Soon after an Immigration and Customs Enforcement agent shot and killed Renee Good in Minneapolis, Donald Trump’s Justice Department made it clear it had no intention of investigating the deadly incident. It did, however, take an interest in investigating the victim’s family.
For those who worked at the U.S. Attorney’s Office in Minneapolis, this proved untenable: At least six federal prosecutors in the office resigned, including the prosecutor who oversaw the fraud investigation that the White House claims to care so much about.
After federal immigration agents later shot and killed Alex Pretti, conditions apparently worsened. The Washington Post reported that some of the remaining prosecutors in Minneapolis have told U.S. Attorney Daniel Rosen, the Trump administration appointee leading the office, “that they feel deeply frustrated by the Justice Department’s response to the fatal shootings,” and left open the possibility of additional resignations that would leave the office “unable to handle its current caseload.”
Two officials familiar with the office told the Post that “at least one prosecutor in the office’s criminal division has resigned” following a meeting last week with Rosen.
The New York Times published a related report, referencing “crisis” conditions in the office.
[The Trump administration’s recent strategy] has left the U.S. attorney’s office in Minneapolis, one of the most respected in the nation, in crisis. On Tuesday, prosecutors in the office’s criminal division confronted the Trump-appointed U.S. attorney, Daniel Rosen, and an aide to Mr. Blanche, over concerns that they were being asked to execute orders that went against the department’s mission and best practices, according to four people briefed on the exchange.
Some of the prosecutors suggested they were considering resigning in protest, those people said, days after six others had quit over similar concerns.
On Friday afternoon, the day after the Post’s and Times’ reports were published, a reporter asked Deputy Attorney General Todd Blanche at a press conference about the conditions in the Minneapolis office.
Blanche, a former Trump defense attorney, heard the questions, gathered his belongings and promptly walked away from the lectern without saying a word.

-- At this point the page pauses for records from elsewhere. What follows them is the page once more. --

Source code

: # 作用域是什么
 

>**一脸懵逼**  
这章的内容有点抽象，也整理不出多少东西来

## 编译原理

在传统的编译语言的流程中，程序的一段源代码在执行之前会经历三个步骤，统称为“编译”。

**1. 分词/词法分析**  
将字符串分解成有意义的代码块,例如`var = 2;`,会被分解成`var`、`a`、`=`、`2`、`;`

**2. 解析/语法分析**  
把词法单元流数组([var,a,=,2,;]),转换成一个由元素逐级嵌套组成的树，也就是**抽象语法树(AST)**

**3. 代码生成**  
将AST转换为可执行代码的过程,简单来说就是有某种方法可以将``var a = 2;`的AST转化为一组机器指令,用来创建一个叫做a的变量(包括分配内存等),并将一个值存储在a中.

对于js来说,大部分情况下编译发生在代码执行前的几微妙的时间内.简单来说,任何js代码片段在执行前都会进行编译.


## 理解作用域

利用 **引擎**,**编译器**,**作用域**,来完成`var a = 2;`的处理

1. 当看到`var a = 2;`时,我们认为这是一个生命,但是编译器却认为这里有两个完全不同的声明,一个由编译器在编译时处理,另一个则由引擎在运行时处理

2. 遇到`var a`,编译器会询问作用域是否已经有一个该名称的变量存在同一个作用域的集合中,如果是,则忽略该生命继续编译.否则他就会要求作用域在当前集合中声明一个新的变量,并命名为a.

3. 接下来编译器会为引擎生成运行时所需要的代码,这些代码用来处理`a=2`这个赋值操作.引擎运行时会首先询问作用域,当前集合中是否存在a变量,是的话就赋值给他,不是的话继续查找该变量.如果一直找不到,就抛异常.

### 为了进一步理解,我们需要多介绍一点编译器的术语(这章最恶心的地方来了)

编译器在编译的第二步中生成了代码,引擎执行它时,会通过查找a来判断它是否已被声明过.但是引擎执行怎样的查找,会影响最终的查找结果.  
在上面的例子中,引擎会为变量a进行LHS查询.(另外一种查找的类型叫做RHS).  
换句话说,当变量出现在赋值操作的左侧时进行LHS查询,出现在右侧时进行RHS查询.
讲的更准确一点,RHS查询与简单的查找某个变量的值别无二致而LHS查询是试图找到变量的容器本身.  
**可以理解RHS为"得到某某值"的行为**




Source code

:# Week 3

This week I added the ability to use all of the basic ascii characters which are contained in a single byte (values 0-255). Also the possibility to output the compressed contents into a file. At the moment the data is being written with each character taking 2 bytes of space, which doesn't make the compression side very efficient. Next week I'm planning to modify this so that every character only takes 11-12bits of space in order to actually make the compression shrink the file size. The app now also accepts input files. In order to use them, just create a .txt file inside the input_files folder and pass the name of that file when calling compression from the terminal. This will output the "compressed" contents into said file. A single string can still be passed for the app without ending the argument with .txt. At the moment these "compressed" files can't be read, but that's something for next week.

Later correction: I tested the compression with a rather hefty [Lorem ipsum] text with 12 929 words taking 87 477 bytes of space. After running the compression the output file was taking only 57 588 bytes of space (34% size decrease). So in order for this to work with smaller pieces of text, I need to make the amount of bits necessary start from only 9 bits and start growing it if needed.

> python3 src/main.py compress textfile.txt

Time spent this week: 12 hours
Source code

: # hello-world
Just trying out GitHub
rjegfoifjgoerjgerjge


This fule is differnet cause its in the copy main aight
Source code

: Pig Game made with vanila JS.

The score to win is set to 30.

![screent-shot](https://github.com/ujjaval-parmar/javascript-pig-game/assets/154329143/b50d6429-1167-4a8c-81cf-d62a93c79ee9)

The U.S. Attorney’s Office in Minneapolis is just one of many offices for federal prosecutors, but the broader pattern of an unraveling Justice Department is difficult to miss.
Trump’s DOJ is making awful mistakes, some devastating and some amateurish. The White House has usurped control and has set the department’s credibility on fire. The DOJ is acting like Trump’s personal law firm, as key personnel have been redirected from their core responsibilities to pursue the president’s pet endeavors. It’s been weaponized to an almost cartoonish degree and is losing key cases. And once-rare mass resignations are becoming far more common.
The crisis, in other words, is not limited to Minneapolis.